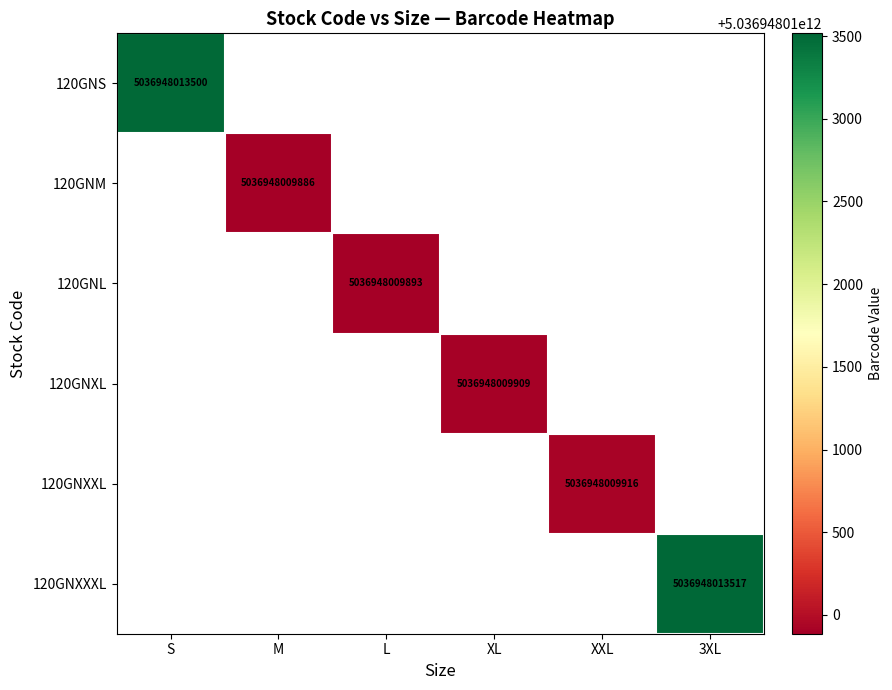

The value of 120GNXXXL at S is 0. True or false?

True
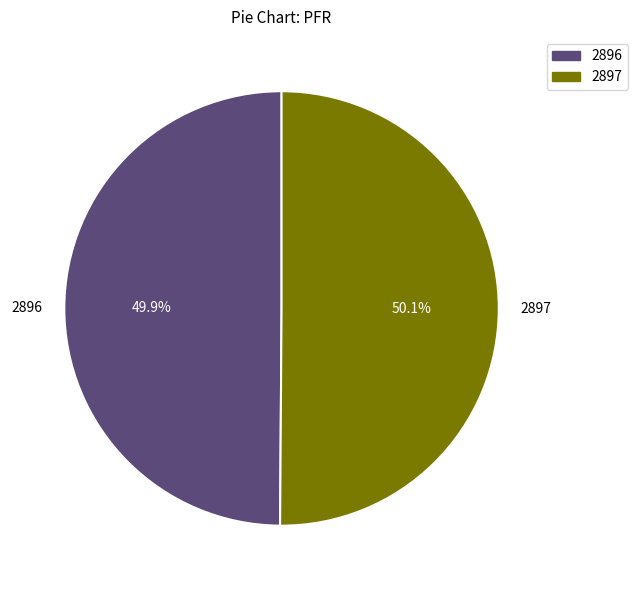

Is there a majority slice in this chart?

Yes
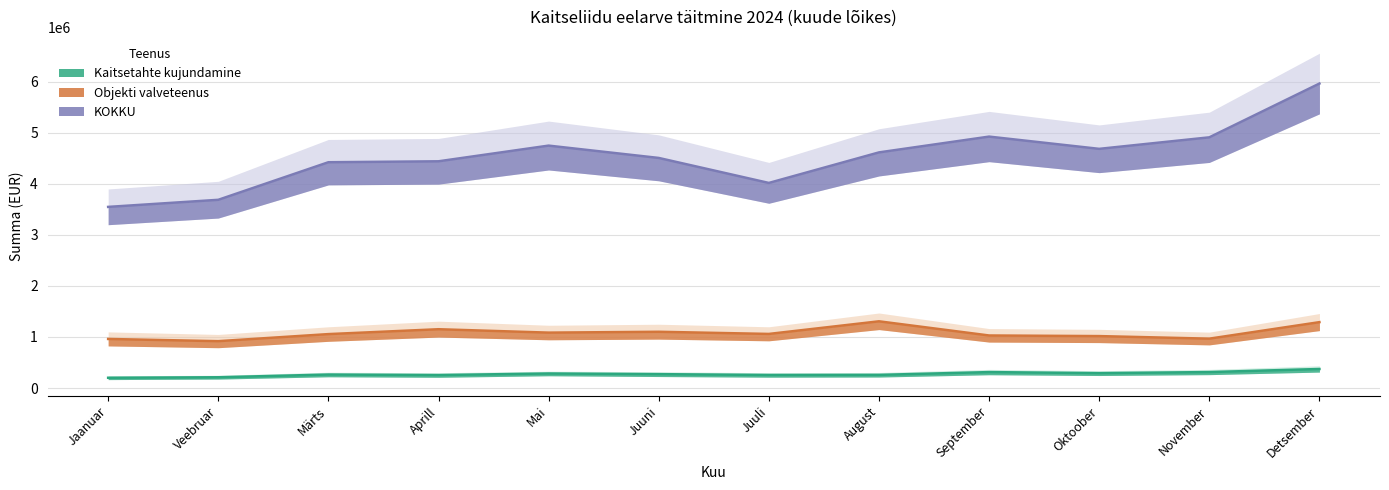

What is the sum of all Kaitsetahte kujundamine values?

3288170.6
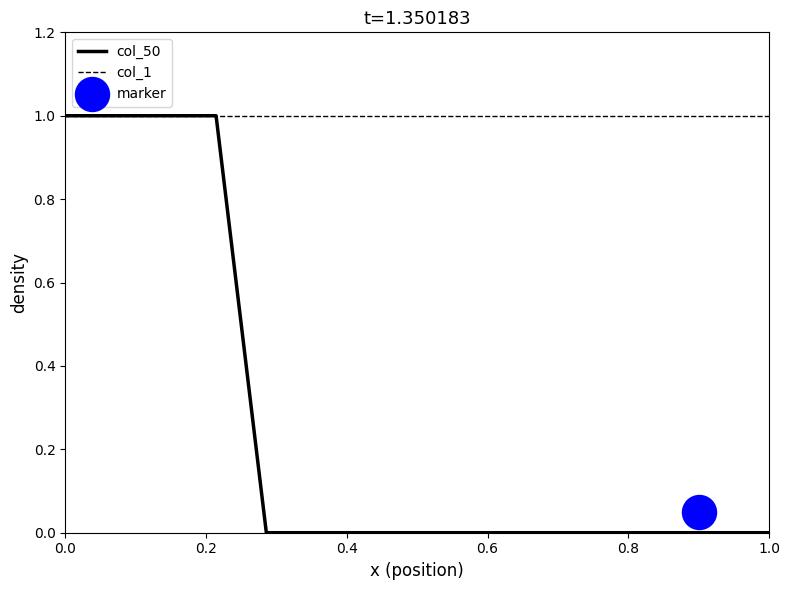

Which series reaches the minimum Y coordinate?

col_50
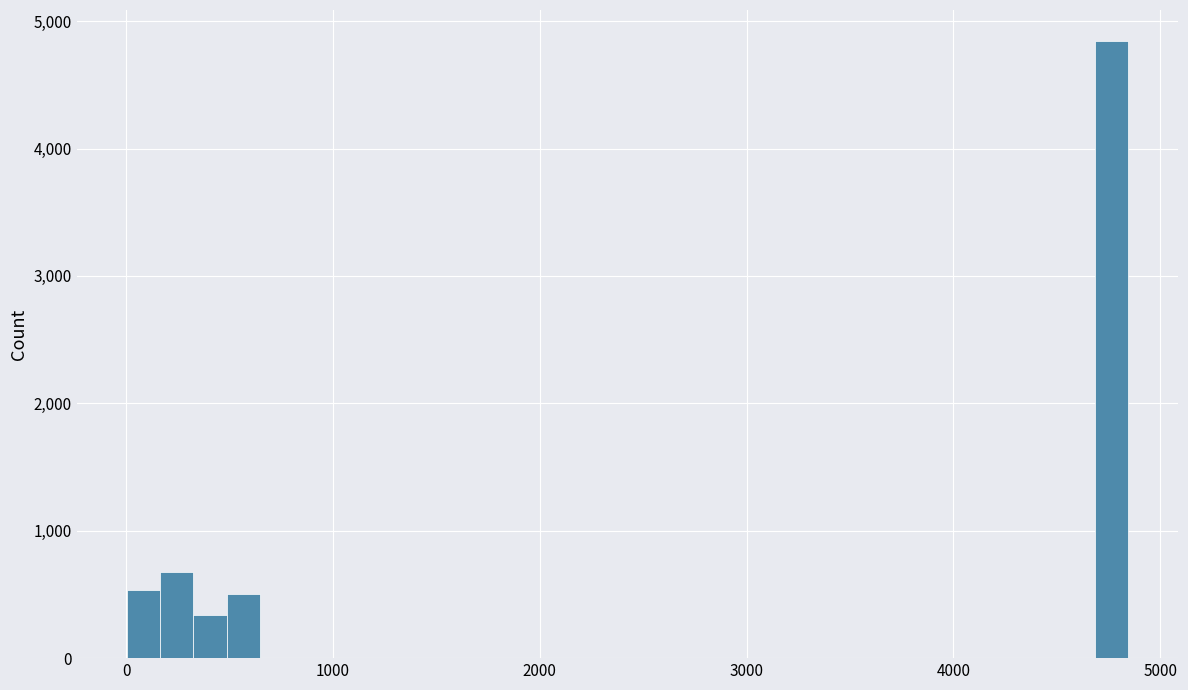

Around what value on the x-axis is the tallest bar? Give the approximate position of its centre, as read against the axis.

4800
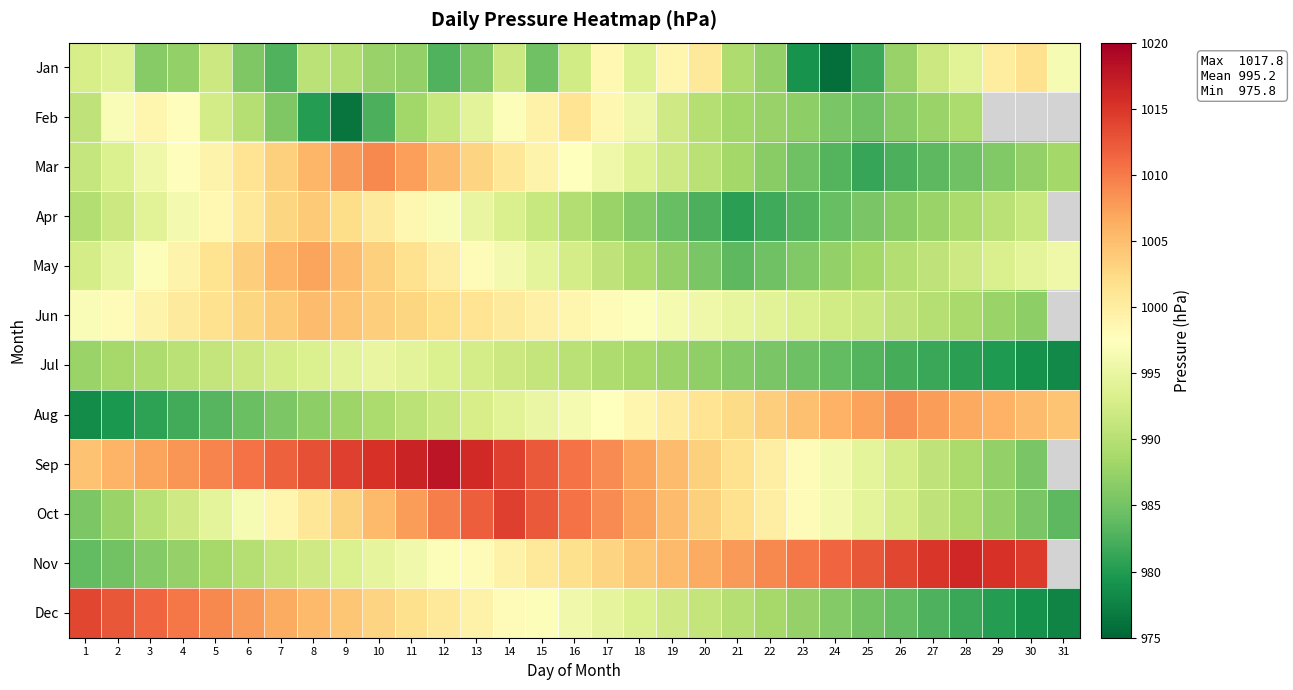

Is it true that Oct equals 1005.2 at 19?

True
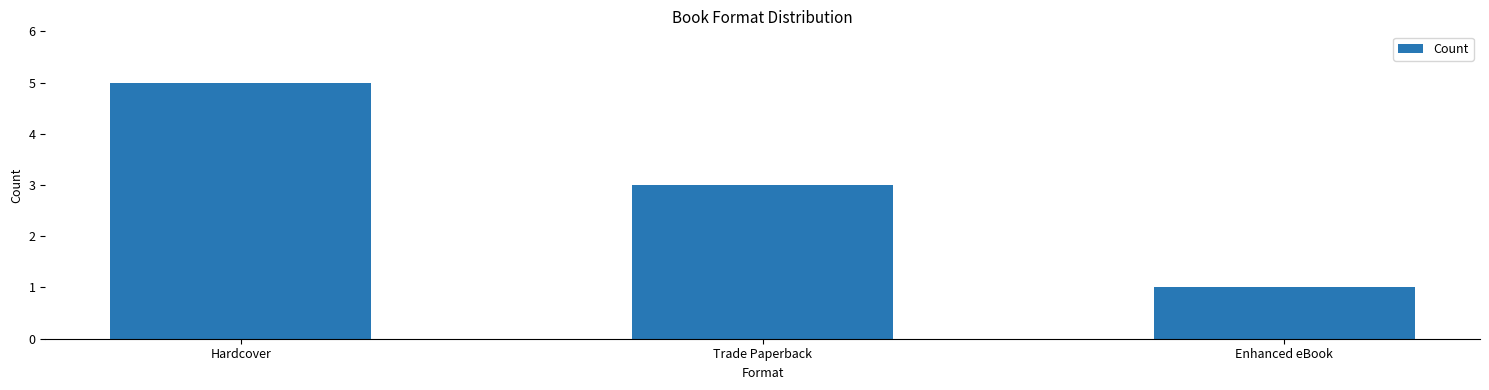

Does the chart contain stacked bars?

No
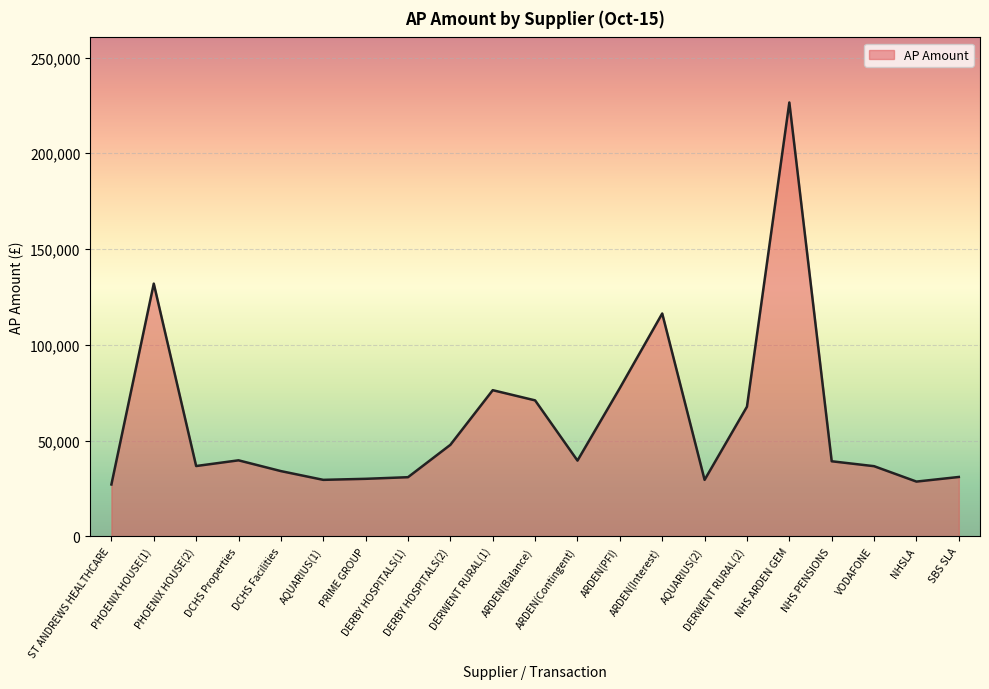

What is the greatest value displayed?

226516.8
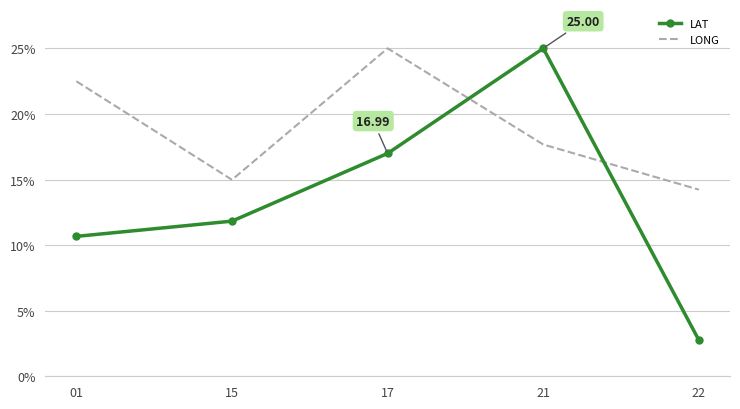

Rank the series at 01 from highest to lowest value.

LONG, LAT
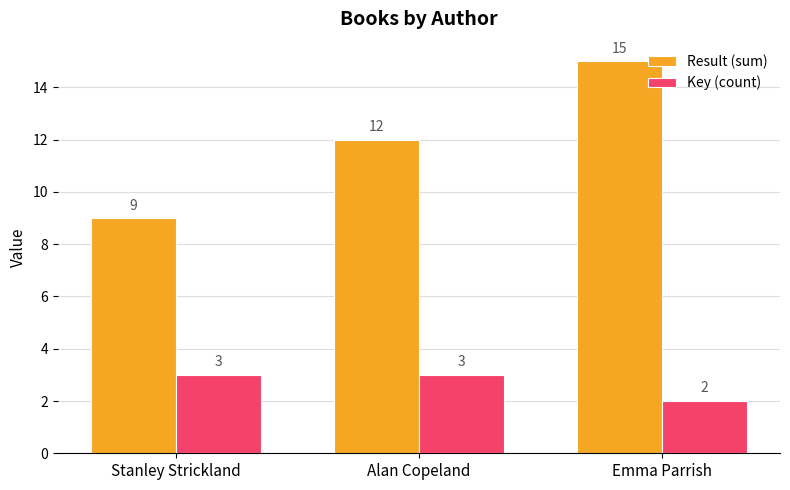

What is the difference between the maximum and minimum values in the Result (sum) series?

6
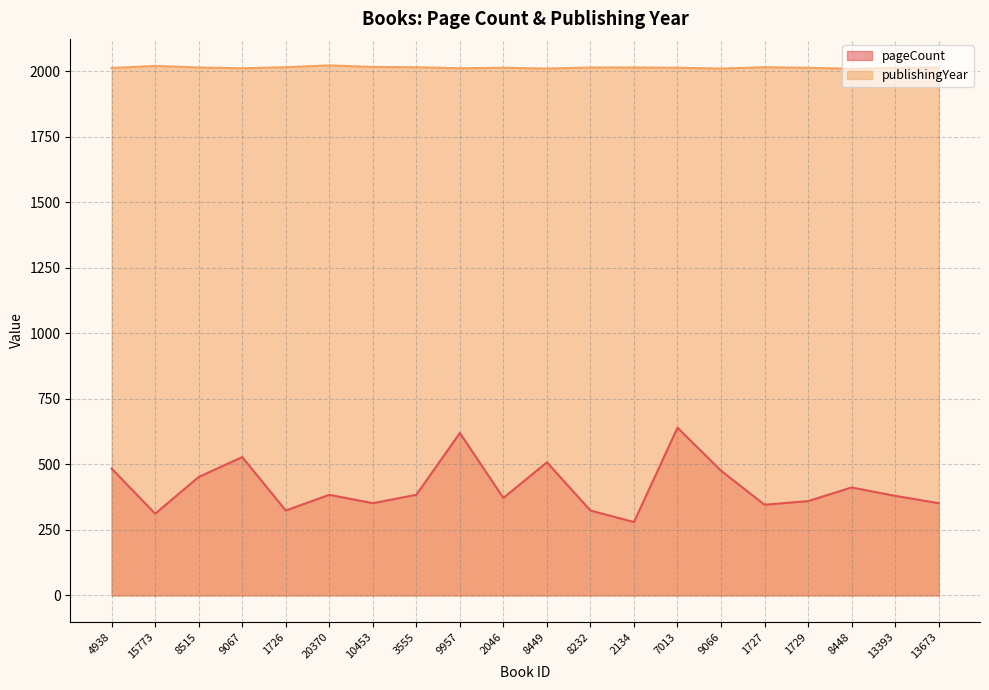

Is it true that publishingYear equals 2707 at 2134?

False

______

Action item:
Reproduce all of the rows above verbatim, omitting the pictures.

Written reply:
The value of 120GNXXXL at S is 0. True or false?

True

Is there a majority slice in this chart?

Yes

What is the sum of all Kaitsetahte kujundamine values?

3288170.6

Which series reaches the minimum Y coordinate?

col_50

Around what value on the x-axis is the tallest bar? Give the approximate position of its centre, as read against the axis.

4800

Is it true that Oct equals 1005.2 at 19?

True

Does the chart contain stacked bars?

No

What is the greatest value displayed?

226516.8

Rank the series at 01 from highest to lowest value.

LONG, LAT

What is the difference between the maximum and minimum values in the Result (sum) series?

6

Is it true that publishingYear equals 2707 at 2134?

False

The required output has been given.